[Saved entries]
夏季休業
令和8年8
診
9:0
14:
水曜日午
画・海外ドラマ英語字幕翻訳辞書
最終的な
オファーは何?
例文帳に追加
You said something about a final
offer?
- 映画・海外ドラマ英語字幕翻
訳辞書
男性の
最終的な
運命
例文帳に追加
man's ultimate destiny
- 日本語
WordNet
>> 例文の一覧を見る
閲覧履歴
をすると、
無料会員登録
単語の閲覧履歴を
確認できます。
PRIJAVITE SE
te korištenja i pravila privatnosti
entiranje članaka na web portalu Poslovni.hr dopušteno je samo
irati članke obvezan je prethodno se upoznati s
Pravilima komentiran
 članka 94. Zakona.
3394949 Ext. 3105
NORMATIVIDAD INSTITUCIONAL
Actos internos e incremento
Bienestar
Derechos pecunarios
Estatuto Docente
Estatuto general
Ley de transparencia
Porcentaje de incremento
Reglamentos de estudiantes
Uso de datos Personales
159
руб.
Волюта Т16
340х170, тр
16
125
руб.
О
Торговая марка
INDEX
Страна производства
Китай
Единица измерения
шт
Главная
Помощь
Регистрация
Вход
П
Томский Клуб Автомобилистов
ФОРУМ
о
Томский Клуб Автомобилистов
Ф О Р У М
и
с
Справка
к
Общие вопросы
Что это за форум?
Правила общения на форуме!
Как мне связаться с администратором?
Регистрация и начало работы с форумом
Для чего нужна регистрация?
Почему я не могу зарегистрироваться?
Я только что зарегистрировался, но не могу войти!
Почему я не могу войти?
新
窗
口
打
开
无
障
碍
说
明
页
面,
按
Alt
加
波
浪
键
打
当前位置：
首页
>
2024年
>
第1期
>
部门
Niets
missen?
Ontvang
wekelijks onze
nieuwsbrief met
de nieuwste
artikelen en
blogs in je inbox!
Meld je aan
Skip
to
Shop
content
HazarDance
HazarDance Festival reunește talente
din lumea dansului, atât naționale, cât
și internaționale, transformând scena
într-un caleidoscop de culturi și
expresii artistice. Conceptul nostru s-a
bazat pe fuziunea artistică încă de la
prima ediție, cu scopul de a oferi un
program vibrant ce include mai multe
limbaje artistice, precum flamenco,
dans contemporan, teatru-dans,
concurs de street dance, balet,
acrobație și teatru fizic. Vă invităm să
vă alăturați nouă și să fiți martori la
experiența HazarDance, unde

• **What the exercise asks**
All lines above that hold the string "войти" should be copied.

• **Solution**
Я только что зарегистрировался, но не могу войти!
Почему я не могу войти?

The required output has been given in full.